Получалось, что он где-то в глубине души даже доволен тем, что нисколько не похожая на него, со своими полностью сформировавшимися, в точности слизанными у матери, примитивно меркантильными понятиями о жизни, она теперь совершенно не зависит от него, и груз ответственности за нее уже не так сильно давит ему на плечи. Такая гнусная подоплека уважения к себе ему, естественно, не прибавляла, но как бы там ни было, а против правды не попрешь.
– Она живет с мужчиной? – хрипнул Мостовой, нарушив затянувшееся молчание.
– … – Ольга не ответила, только поджала губы, словно он допустил в разговоре какую-то явную бестактность. Но через мгновение, старательно уводя разговор в сторону, спросила: Сертификат-то получил?
– Нет еще, – неохотно ответил Мостовой: В следующем году вроде обещают.
– А твои-то однокурсники давно уже получили. По крайней мере те, кто у нас, в Питере, – произнесла она с явной подначкой, и глаза ее словно укоряли: «А ты все такой же пентюх непутевый!» – Паша Григорьев так и вообще – на четверых! Представляешь? Он даже маму туда вписал каким-то образом. И свою квартиру в закрытом гарнизоне умудрился приватизировать и продать…
– Я очень рад за него, – язвительно отозвался Андрей, по инерции ввязываясь в ненужную пикировку, ожидая от своей бывшей «благоверной» привычного продолжения. Дальше непременно пойдут ее горькие жалобы на безрадостную, полную «жутких лишений» жизнь с законченным недотепой, не способным «устроиться, как все другие». Потом обязательно последует ничем не мотивированный мерзкий переход на личности. На его, конечно же, родню – до седьмого колена, якобы страдающую всеми известными человеческими недостатками и пороками. Но этого, к его удивлению, не произошло. Ольга вовремя опомнилась:
– Извини… Это уже, к счастью, меня не касается.
– Естественно, – буркнул Мостовой, теперь уже, в свою очередь, легко пропустив мимо ушей это ее «к счастью», и, посмотрев Ольге в глаза, устало ухмыльнулся: «А ведь ты тоже, родная, заметно изменилась. Да и все мы меняемся с возрастом. Не без этого…»
– Слушай, Андрюша, ты так неожиданно… – спохватилась Ольга. – У меня же совсем пустой холодильник!
– Ничего не надо, я все принес. Зашел в магазин по пути.

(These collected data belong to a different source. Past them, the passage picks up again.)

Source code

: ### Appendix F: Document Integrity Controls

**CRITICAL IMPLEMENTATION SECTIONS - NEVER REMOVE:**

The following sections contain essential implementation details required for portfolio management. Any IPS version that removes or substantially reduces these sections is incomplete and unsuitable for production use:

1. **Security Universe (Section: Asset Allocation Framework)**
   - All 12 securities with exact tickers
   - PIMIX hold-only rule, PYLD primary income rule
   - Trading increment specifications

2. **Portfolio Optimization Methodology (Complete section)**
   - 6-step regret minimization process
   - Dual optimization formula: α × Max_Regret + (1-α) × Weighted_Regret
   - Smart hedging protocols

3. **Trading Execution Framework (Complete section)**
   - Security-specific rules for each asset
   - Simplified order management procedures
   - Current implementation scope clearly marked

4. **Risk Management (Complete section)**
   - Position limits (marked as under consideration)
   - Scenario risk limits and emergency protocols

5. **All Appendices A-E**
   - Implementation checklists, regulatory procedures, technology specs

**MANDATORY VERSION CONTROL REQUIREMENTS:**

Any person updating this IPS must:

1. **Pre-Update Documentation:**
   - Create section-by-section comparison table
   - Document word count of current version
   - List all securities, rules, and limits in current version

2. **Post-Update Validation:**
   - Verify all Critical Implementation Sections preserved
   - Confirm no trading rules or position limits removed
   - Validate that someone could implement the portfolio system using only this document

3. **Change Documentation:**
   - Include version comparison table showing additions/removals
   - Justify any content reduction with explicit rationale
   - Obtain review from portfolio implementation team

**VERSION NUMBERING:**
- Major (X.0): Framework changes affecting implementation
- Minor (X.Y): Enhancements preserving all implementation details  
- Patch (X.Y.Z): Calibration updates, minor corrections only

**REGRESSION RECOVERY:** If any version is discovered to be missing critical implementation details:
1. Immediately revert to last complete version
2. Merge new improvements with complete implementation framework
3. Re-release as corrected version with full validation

– Ну что ты там принес? Все равно мне надо. Я же борщ как раз варю. Хватилась, а томат-паста кончилась. Посидишь немного? Я мигом. У нас здесь маркет – за углом. Да ты же знаешь, – и зачем-то накрыла его руку, лежащую на кухонном столе своей теплой ладошкой. Мягкой ухоженной ладошкой с закругленными, трубочкой, ноготками с идеальным светло-перламутровым маникюром. Со знакомым круглым пятнышком детского ожога в ложбинке между большим и указательным пальцами, к которому когда-то так сладко было прикасаться губами. И уже давно забытое чувство ответной нежности шевельнулось у него внутри. Шевельнулось, но тут же и затихло.
– Посиди… Я быстро, – после небольшой паузы, по-видимому, вполне удовлетворившись результатом своей мелкой безобидной провокации, улыбнулась Ольга. – Можешь курить здесь. Сейчас дам пепельницу. Только окно открой пошире.
– Не надо, – откликнулся Мостовой. – Я лучше на балконе…
Дикая сумасшедшая какофония огромного города неприятно ударила по ушам. Мостовой недовольно скривился, бросив взгляд на забитый бесконечным автомобильным потоком Староневский проспект, зажмурился от холодной мороси, моментально забившей глаза. Тщетно попытался размять отсыревшую сигарету. Прикурил, чувствуя, как смог мерзкой вонючей отравой вливается в легкие вместе с табачным дымом. И курить моментально расхотелось. Сделал только пару коротких неглубоких затяжек и, растерев о донышко стеклянной банки недокуренную сигарету, вернулся обратно в кухню и плотно прикрыл за собой балконную дверь.